═════ INFORMATION GIVEN ═════

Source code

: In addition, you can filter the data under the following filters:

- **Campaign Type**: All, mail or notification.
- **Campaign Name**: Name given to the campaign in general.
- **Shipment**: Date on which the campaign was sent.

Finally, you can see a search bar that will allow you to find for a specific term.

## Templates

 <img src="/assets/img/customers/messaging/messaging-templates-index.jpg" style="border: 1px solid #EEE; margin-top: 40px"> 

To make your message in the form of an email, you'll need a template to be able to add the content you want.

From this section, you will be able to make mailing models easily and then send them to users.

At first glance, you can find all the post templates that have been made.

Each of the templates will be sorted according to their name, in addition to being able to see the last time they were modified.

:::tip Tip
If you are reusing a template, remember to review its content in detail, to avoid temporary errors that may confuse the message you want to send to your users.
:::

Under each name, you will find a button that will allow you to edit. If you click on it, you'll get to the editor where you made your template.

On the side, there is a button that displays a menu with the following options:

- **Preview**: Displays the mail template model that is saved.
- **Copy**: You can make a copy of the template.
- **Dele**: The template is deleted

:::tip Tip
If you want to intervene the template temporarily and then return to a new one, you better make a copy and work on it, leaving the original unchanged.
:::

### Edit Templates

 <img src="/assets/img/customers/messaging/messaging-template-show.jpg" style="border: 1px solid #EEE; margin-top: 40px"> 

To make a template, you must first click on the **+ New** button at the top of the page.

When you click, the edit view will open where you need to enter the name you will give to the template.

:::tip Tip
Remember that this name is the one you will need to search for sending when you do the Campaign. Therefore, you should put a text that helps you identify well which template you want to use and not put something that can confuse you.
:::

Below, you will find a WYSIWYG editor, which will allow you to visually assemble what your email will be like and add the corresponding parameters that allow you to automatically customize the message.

═════

Update the listing from its start through the line containing "- **Shipment**: Date", inclusive, so that "sent" reads "delivered" and everything else stays the same.

## TASK RESPONSE
Source code

: In addition, you can filter the data under the following filters:

- **Campaign Type**: All, mail or notification.
- **Campaign Name**: Name given to the campaign in general.
- **Shipment**: Date on which the campaign was delivered.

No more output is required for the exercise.